Bangladesh J Pharmacol. 2007; 2: 61-65.

DOI: 10.3329/bjp.v2i2.571

| Research | Article |

Serum iron and total iron binding capacity in severely malnourished children

Md. Atiar Rahman, M. A. Mannan, Md. Hamidur Rahman

Department of Pediatrics, Bangabandhu Sheikh Mujib Medical University, Shahbag, Dhaka, Bangladesh.

Principal Contact

Abstract

Serum iron, total iron binding capacity and plasma protein of severely malnourished children of 12-59 months of age were compared with that of normal healthy children. Mean serum total protein and albumin level in normal children were 76.33 ± 0.51, 43.50 ± 0.38 g/L respectively which was significantly higher (p<0.05) than that of malnourished children (64.39 ± 0.57, 30.17 ± 0.45 g/L). But mean serum globulin level was (34.22 ± 0.27 g/L) higher in malnourished children than that of normal children (32.83 ± 0.53 g/L). The mean serum iron and transferrin saturation level were (78.72 ± 11.12 µg/dL, 23.38 ± 1.97%) significantly high (p<0.001) in severely malnourished children than in normal children, whereas serum TIBC had no significant difference between these two groups.


Introduction

Protein energy malnutrition (PEM) is one of the important causes of under 5 morbidity and mortality in our country. Each year 240,000 deaths among children under 5 years of age in Bangladesh can be attributed to malnutrition (more than 600/day). Two-thirds of under 5 children are malnourished in Bangladesh (Ministry of Health & Family Planning, 2003). The national child nutrition survey conducted in 2000 demonstrated that among the children of 6-71 months of age, almost 49% were found stunted and nearly 12% wasted and 52% were underweighted. It was found that among the South Asian countries (Surveyed from 1990-2000) prevalence of wasting were in Bangladesh 11.6%, India 18%, Pakistan 11%, Nepal 11%, Srilanka 14%. Bhutan 4%, Maldives 17%, South Asia 18%, and World 11% (BBS and UNICEF, 2000).

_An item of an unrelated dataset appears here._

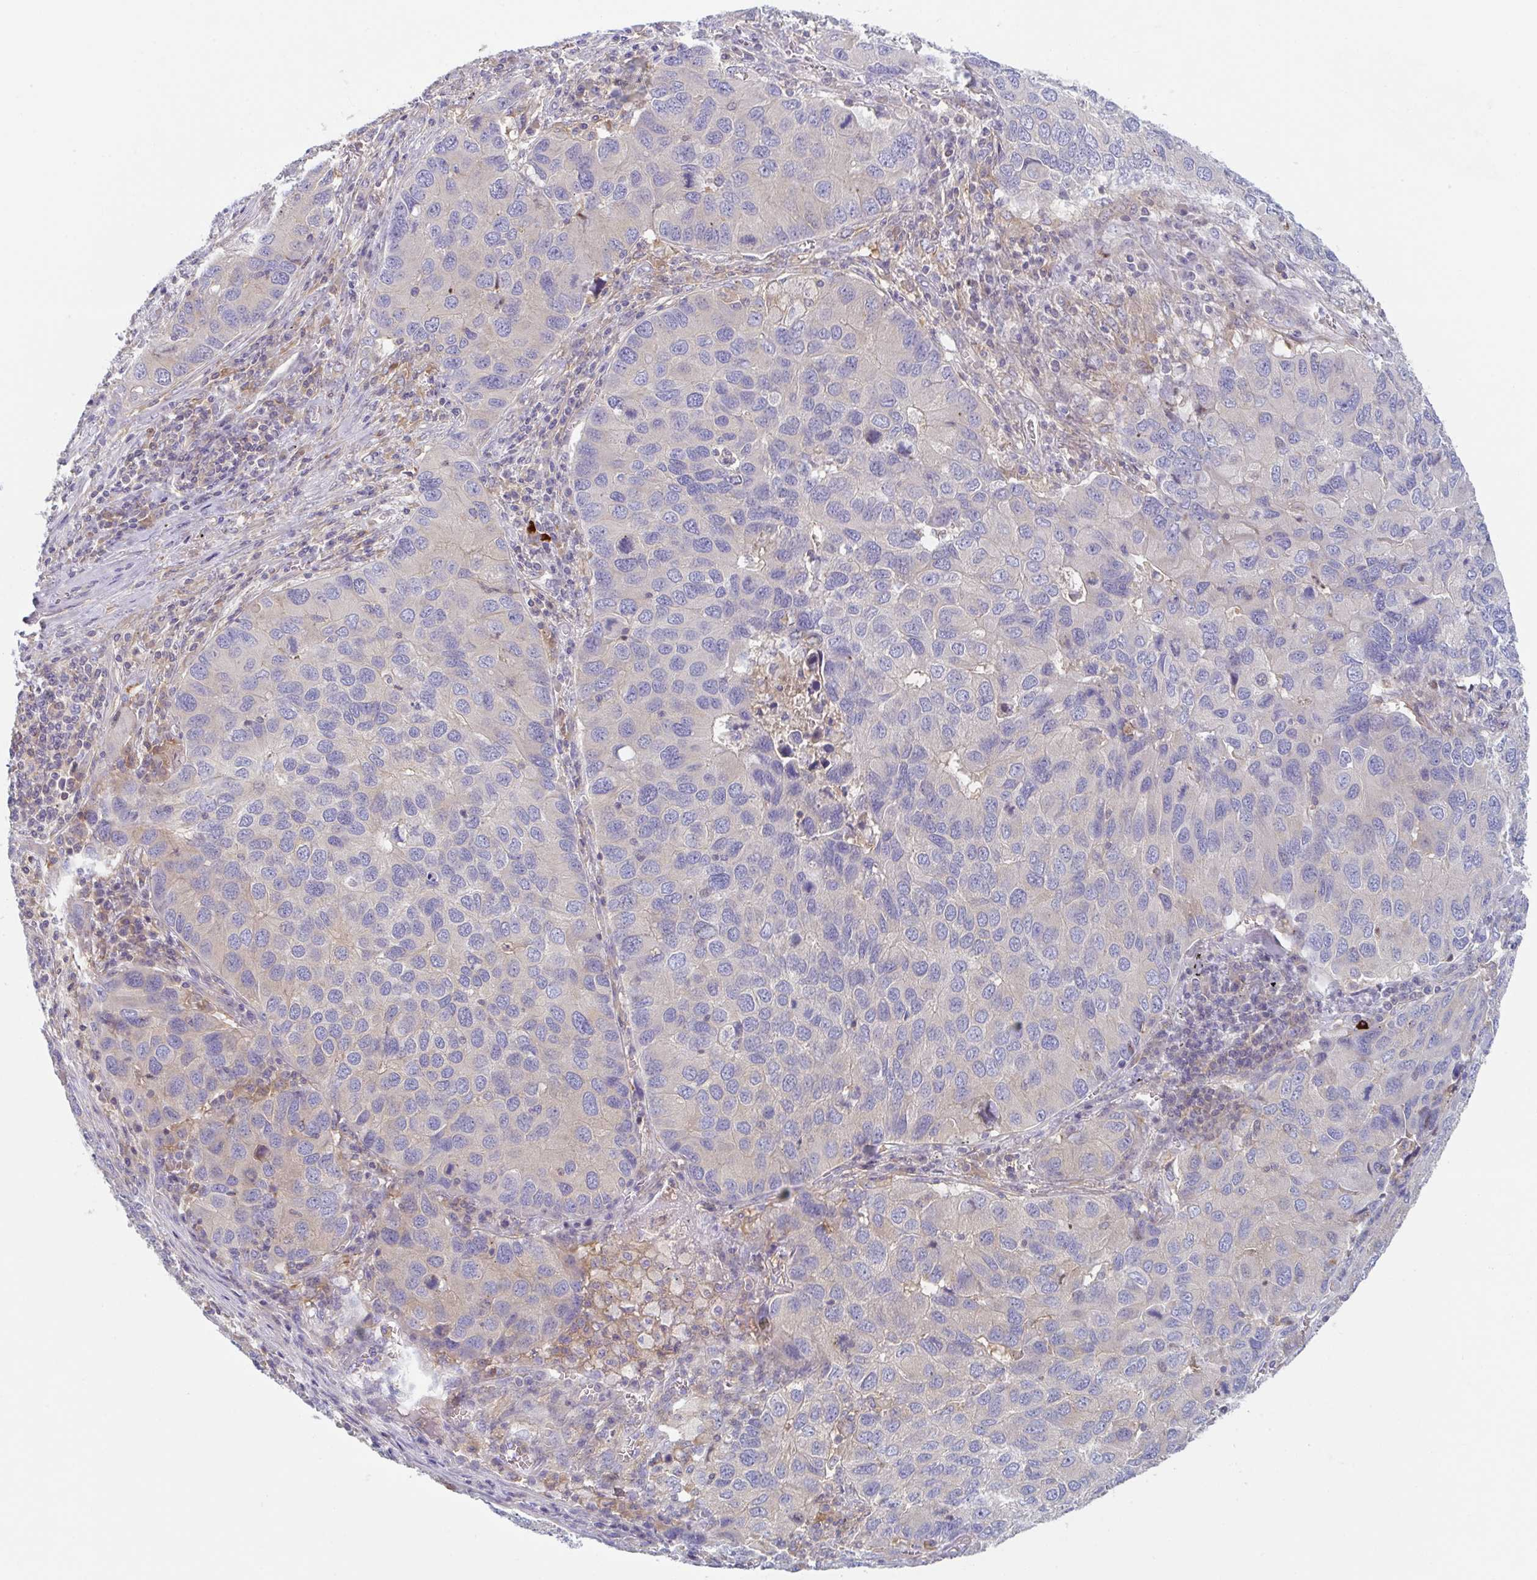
{"staining": {"intensity": "negative", "quantity": "none", "location": "none"}, "tissue": "lung cancer", "cell_type": "Tumor cells", "image_type": "cancer", "snomed": [{"axis": "morphology", "description": "Aneuploidy"}, {"axis": "morphology", "description": "Adenocarcinoma, NOS"}, {"axis": "topography", "description": "Lymph node"}, {"axis": "topography", "description": "Lung"}], "caption": "Tumor cells show no significant positivity in adenocarcinoma (lung).", "gene": "AMPD2", "patient": {"sex": "female", "age": 74}}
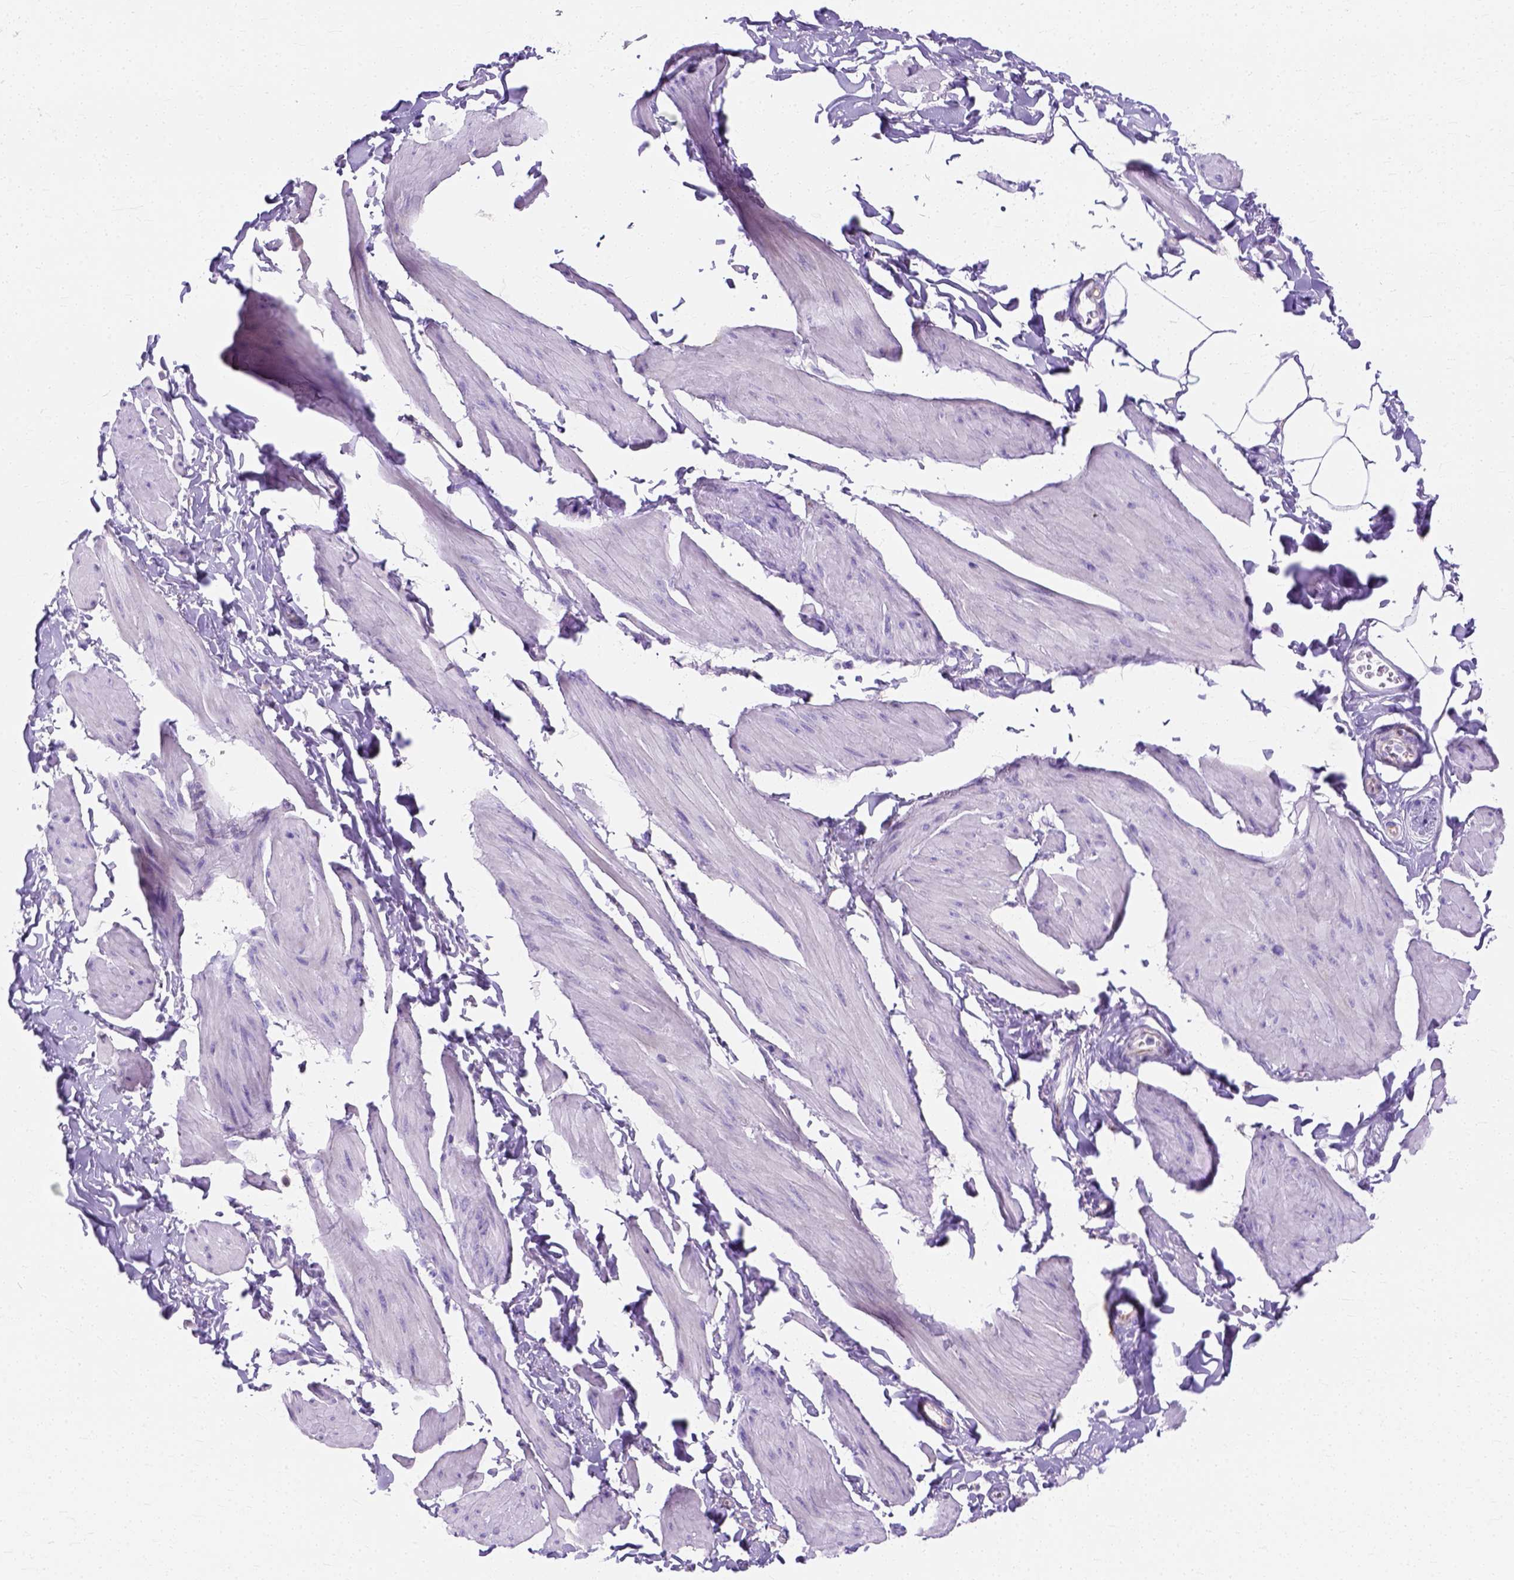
{"staining": {"intensity": "negative", "quantity": "none", "location": "none"}, "tissue": "smooth muscle", "cell_type": "Smooth muscle cells", "image_type": "normal", "snomed": [{"axis": "morphology", "description": "Normal tissue, NOS"}, {"axis": "topography", "description": "Adipose tissue"}, {"axis": "topography", "description": "Smooth muscle"}, {"axis": "topography", "description": "Peripheral nerve tissue"}], "caption": "Immunohistochemistry of unremarkable smooth muscle exhibits no expression in smooth muscle cells. (DAB (3,3'-diaminobenzidine) IHC visualized using brightfield microscopy, high magnification).", "gene": "MYH15", "patient": {"sex": "male", "age": 83}}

Iron deficiency is a major contributor to the morbidity and mortality of children in Bangladesh. Nutritional surveillance project showed that 50% of all preschool children of Bangladesh are anemic and 34% of school children had low level of hemoglobin concentration (IPHN/HKI, 2002). In case of severely malnourished wasted children, serum total protein and albumin are expected to be normal or reduced (Jelliffe, 1989; Suskind, 1990). Raised globulin level is also anticipated since malnutrition is commonly associated with infections (Huffman and Zahidul, 1983; Reeds and Laditan, 1976). Iron is an important integral component or essential cofactor for several metabolic processes which is deranged in PEM (Suskind, 1990). Transferrin plays a key role in infection resistance during the period or physiological low concentration of immunoglobulin in growing children (Dallman, 1987, Sarma and Naidu, 1984). Nutritional deficiency adversely affects immune function and reduces the effectiveness of the host defence; thus inviting more infection and causing iron loss (Stekel, 1984, Dallman, 1987). Socio economic factors also have an important role in iron deficiency especially in developing countries (Sarma and Naidu, 1984; Khanum, 1985). Nutritional anemia is one of the major causes of growth retardation, less physical activities and defect in cognitive function in children (Stekel, 1984; Hossain et al., 1983; Koerper et al., 1977). With this view the aims and objectives of this study was to observe level of serum total protein, serum albumin, serum globulin, serum iron, TIBC and transferrin in healthy and severely malnourished children in our country and to compare the result, among them.


Materials and Methods

This prospective study was carried out on 48 children with age range of 12-59 months. The places of study were the Department of Pediatrics, Dhaka Medical College Hospital, Bangabandhu Sheikh Mujib Medical University (BSMMU) and AD-DIN Hospital. The study period was from July 2003 to December 2004. Biochemical analysis was done at the Biochemistry Department of BSMMU. Children were broadly divided into two groups.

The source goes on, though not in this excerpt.